Records shown =
====================
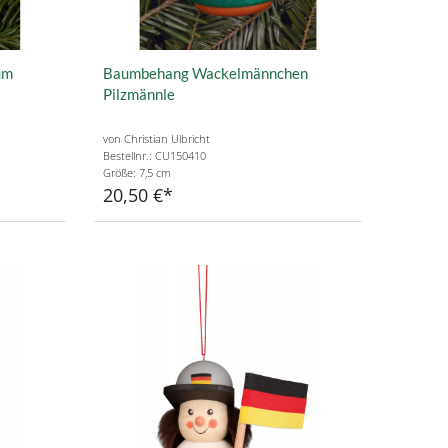
um
Baumbehang Wackelmännchen
Pilzmännle
von Christian Ulbricht
Bestellnr.: CU150410
Größe: 7,5 cm
20,50 €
====================
What to do =
Set each line of the records down exactly, leaving every picture out.

Response to the exercise =
um
Baumbehang Wackelmännchen
Pilzmännle
von Christian Ulbricht
Bestellnr.: CU150410
Größe: 7,5 cm
20,50 €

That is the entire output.